UHCL artist connects with Santa Fe High School shooting victims through art

June 20, 2018 | UHCL Staff

UHCL artist connects with Santa Fe High School shooting victims through art

Just after the May 18 shooting rampage at Santa Fe High School that killed 10 and wounded 13 others, the community began looking for ways to express its shock and grief. University of Houston-Clear Lake senior art student McKenna Bailey found a way she felt she could adequately express her grief over the loss of life.

“When the shooting happened, all victims were in the art room,” Bailey said. “Those kids were artists. I wanted to find a way to connect to them as one artist to another.”

Bailey, who is working toward her Art and Design Bachelor of Fine Arts with Studio Concentration, said she decided to try to contact each lost victim’s family and offered her services as an artist. “I said, what if I painted a portrait of all the people who died?” she said. “I really love painting and art. I started on the journey of getting in contact with families. I started out by speaking to my professor, (Assistant Professor of Art) Jason Makepeace.”

“I thought it was a very honorable gesture for McKenna to use her artistic talents in this way,” Makepeace said. “What a unique way to pay respects and to remember the ones who have passed.” He added that he helped he gain access to the wood shop so that she could begin constructing her canvases for this project.

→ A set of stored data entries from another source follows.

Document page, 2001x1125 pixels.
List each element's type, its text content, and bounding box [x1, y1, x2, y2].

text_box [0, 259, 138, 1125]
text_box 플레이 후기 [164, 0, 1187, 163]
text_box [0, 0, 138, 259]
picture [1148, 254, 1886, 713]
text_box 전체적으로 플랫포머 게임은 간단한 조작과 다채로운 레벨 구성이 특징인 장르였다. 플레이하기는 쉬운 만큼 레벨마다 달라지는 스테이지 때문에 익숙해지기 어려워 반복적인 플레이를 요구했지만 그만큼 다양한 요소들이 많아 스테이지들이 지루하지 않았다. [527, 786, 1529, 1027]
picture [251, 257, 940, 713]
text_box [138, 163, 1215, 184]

After speaking with her professor, Bailey said, she simply wrote a Facebook post asking if anyone knew the victims or their families. She made the post open to the public and it was shared many times. She began receiving responses.

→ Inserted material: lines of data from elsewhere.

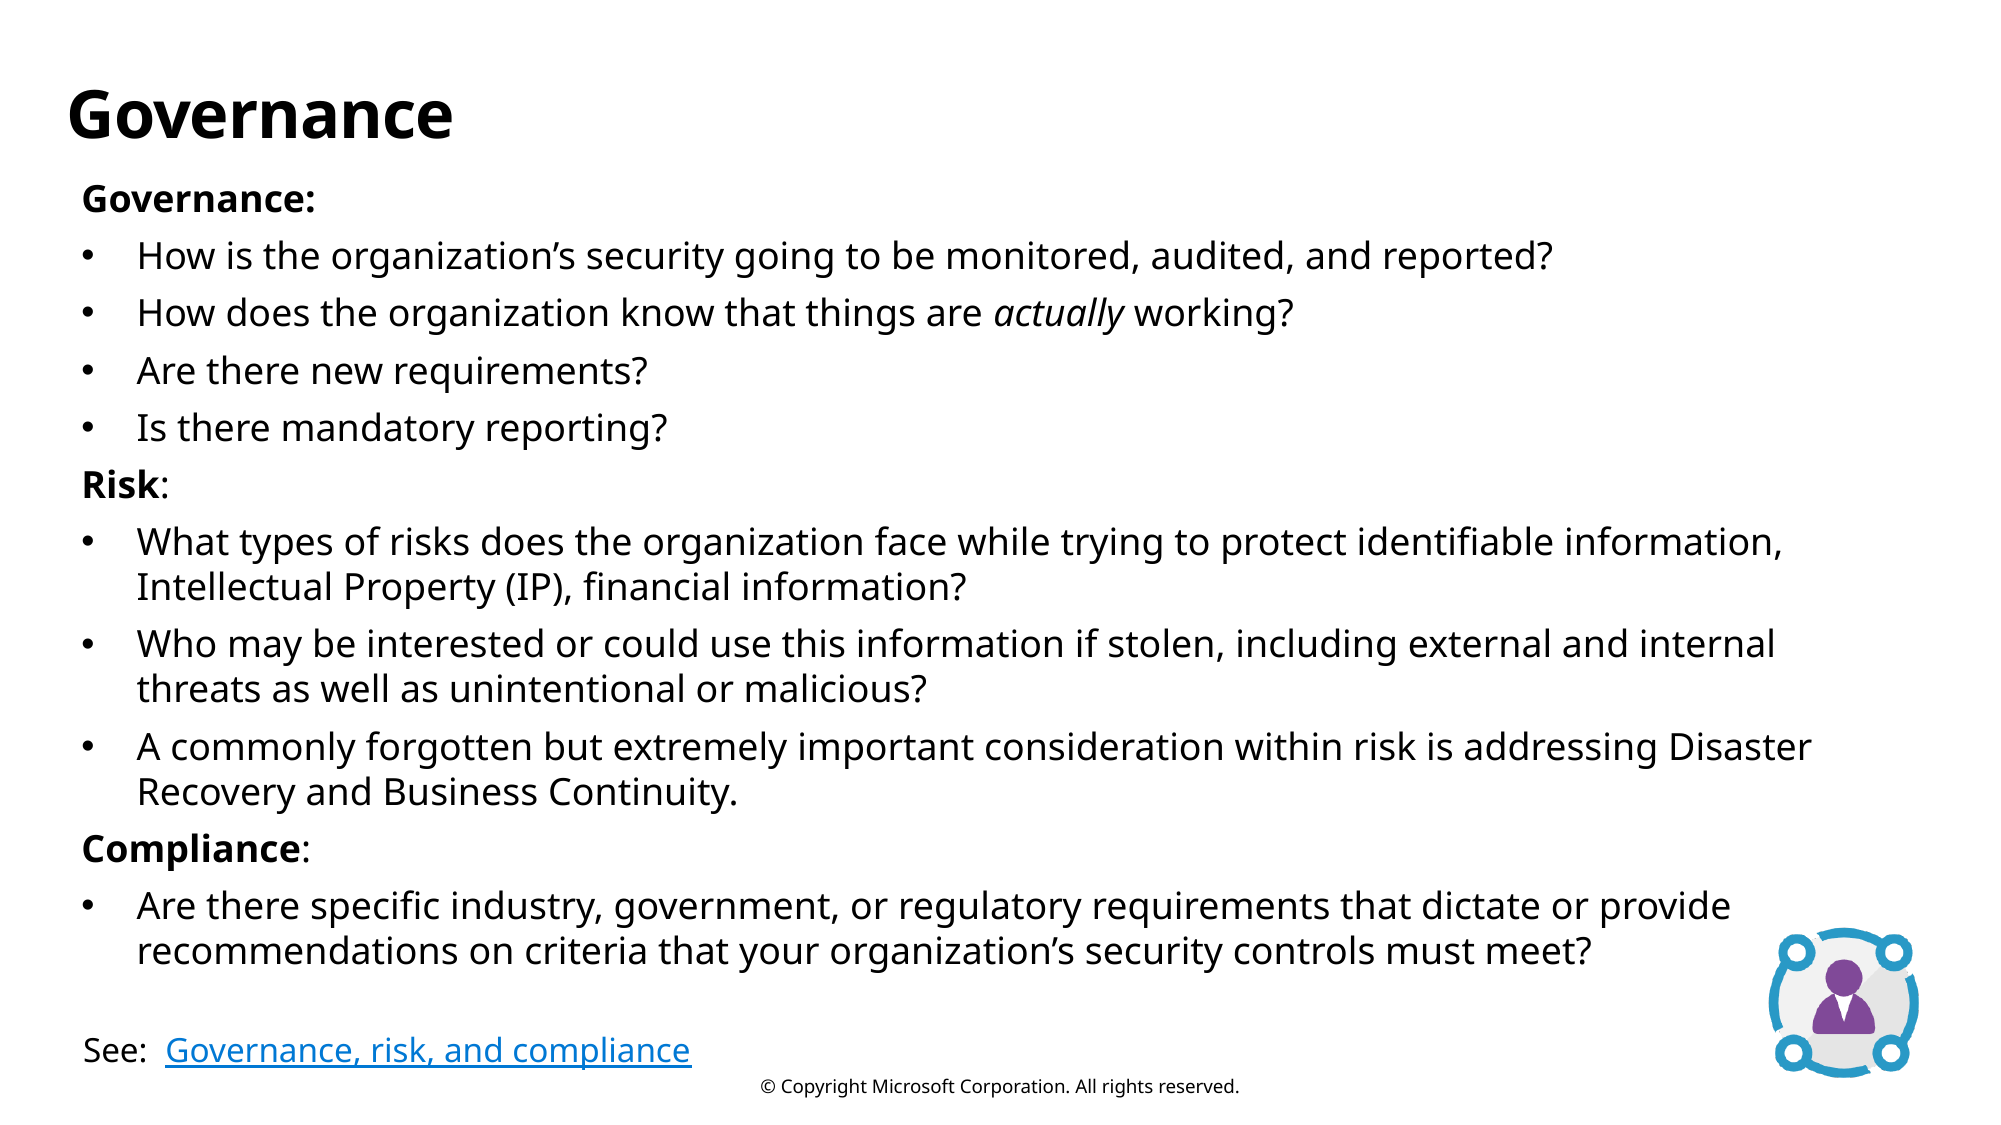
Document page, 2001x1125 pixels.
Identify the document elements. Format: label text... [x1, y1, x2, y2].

title Governance [66, 66, 1922, 133]
text_box See: Governance, risk, and compliance [53, 1009, 943, 1092]
picture [1764, 924, 1922, 1082]
text_box Governance: How is the organization’s security going to be monitored, audited, and reported? How does the organization know that things are actually working? Are there new requirements? Is there mandatory reporting? Risk: What types of risks does the organization face while trying to protect identifiable information, Intellectual Property (IP), financial information? Who may be interested or could use this information if stolen, including external and internal threats as well as unintentional or malicious? A commonly forgotten but extremely important consideration within risk is addressing Disaster Recovery and Business Continuity. Compliance: Are there specific industry, government, or regulatory requirements that dictate or provide recommendations on criteria that your organization’s security controls must meet? [66, 167, 1877, 980]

“Ann Perkins was one of the substitute teachers in the art room,” Bailey said. “Her daughter saw my post and messaged me that she’d love for me to do her portrait.”

After asking for photos that best represented Perkins, and hearing some stories about her, Bailey learned that she loved nothing more than sailing and having a glass of wine with her friends. “I got a photo of her on a boat with a glass of wine, and her daughter said that if her mother could be anywhere, that’s where she’d be,” she said.

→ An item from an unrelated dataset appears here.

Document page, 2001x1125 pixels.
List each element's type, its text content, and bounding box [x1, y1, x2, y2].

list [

Of the 10 who died, Bailey said she’d received responses from the families of six of them. “One was a foreign exchange student and I’m looking for her host family,” she said. “Others have been pretty open on social media. There are four I haven’t yet gotten, but I hope I will hear from them.”

She began painting Perkins’ portrait and hopes to finish in about a week. “I’d like to get one out each week and ultimately, give to the families as a gift,” she said. “I would like to show them as a collection first, and let people who were affected in the community see them. I think portraits are deeply personal – much more so than photos.”